El padre Mario Bartolini es uno de esos misioneros de raza cuya historia está hecha a base de entrega a los más pobres y denuncia de las vergüenzas de los más poderosos. Estuvo a punto de ser expulsado de Perú (donde lleva más de cuatro décadas) por acusar al que fuera su presidente Alan García de estar detrás de una matanza de campesinos y, con tal de quedarse junto a aquella gente, no se pensó en escribirle una carta de perdón, petición expresa que el malogrado político le había exigido para no enviarle de vuelta a su país natal, Italia, con su congregación pasionista.
Su “hoja de servicios” misionera da cuenta también de detenciones, juicios y posterior absolución de la acusación de rebelión por acompañar las acciones de protesta de la comunidades indígenas que, desde hace años, luchan contra la deforestación del Amazonas, pero también de una amenaza de muerte que había que tomarse muy enserio porque venía nada más y nada menos que del grupo terrorista Túpac Amaru, cuyos desmanes y delirios denunciaba desde sus homilías en la radio, allá en los años 80 y 90 del siglo pasado.
Finalmente fue este hombre afable y apasionado por las causas que defiende, con un acento italiano que no ha conseguido dejar del todo atrás, quien logró que los terroristas se marcharan mientras él permanecía dando testimonio junto a los últimos en los lugares más recónditos del país andino, como es la Amazonía peruana, en el Vicariato Apostólico de Yurimaguas, en donde era amigo del obispo español José Luis Astigarraga.
La convocatoria por parte del papa Francisco del Sínodo Panamazónico le pilló, como a tantos otros, por sorpresa.
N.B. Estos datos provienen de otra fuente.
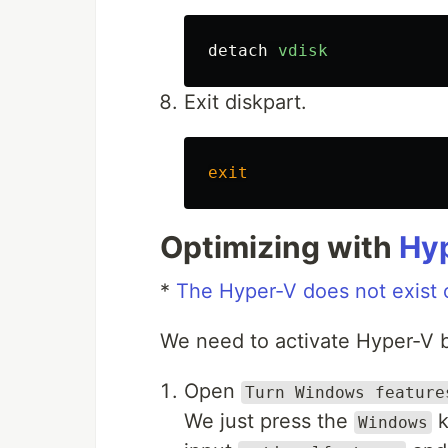
detach
vdisk
Exit diskpart.
exit
Optimizing with
Hy
*
The Hyper-V does not exist 
We need to activate Hyper-V 
Open
Turn Windows feature
We just press the
k
Windows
No lo era, sin embargo, su trabajo pastoral a favor de la misma ecología integral que luego vio plasmada en la encíclica Laudato si’, lo que le ha valido participar –y ser una voz muy escuchada– en los trabajos del presínodo, aportando su saber, experiencia y tesón, que es mucho.
El padre Mario, como le llaman en aquel confín del planeta sobre el que ahora la Iglesia ha puesto su mirada de madre, cree que este Sínodo “es algo fundamental para el cambio en la visión sobre la labor que la Iglesia hace en estas tierras”, una visión muy alejada, añade, de lo que puede ser “la de la Iglesia limeña, la de las grandes ciudades”, como le contó a Vida Nueva.
“En el Amazonas, los obispos de la selva siempre han tenido como característica la defensa, en primer lugar, de los indígenas, porque defender al indígena es defender la naturaleza”, añade para mostrar ese elemento diferenciador, y que ahora percibe que, con el Papa, esa preocupación, que antes lo era tan solo para “la Iglesia misionera”, ahora sin embargo “ha sido universalizada con esta asamblea sinodal, cuya base está en que no se puede separar al hombre de la naturaleza”.
“Solo la Iglesia y algunas ONG apoyan en la actualidad a las comunidades indígenas que viven en estas tierras”, señala el religioso. No es nada nuevo para él. Lo ha vivido antes. El Gobierno, denuncia, es cómplice de la entrega de tierras a las grandes empresas y de la degradación medioambiental que acarrean, “porque falsamente piensa que pueden generar desarrollo en el país, cuando esto, en realidad es falso al mil por ciento”.
“Nosotros vemos que, dónde actúan estas empresas, ahí existe más pobreza, más desigualad social, contaminación del agua, del aire y del suelo. Y lo que es peor aún: ante esta contaminación, reconocida por entidades del Estado, ni la empresas ni el Gobierno hace nada para solucionar ese daño ecológico”, denuncia con el ardor combativo de siempre, el de la estirpe de los insobornables.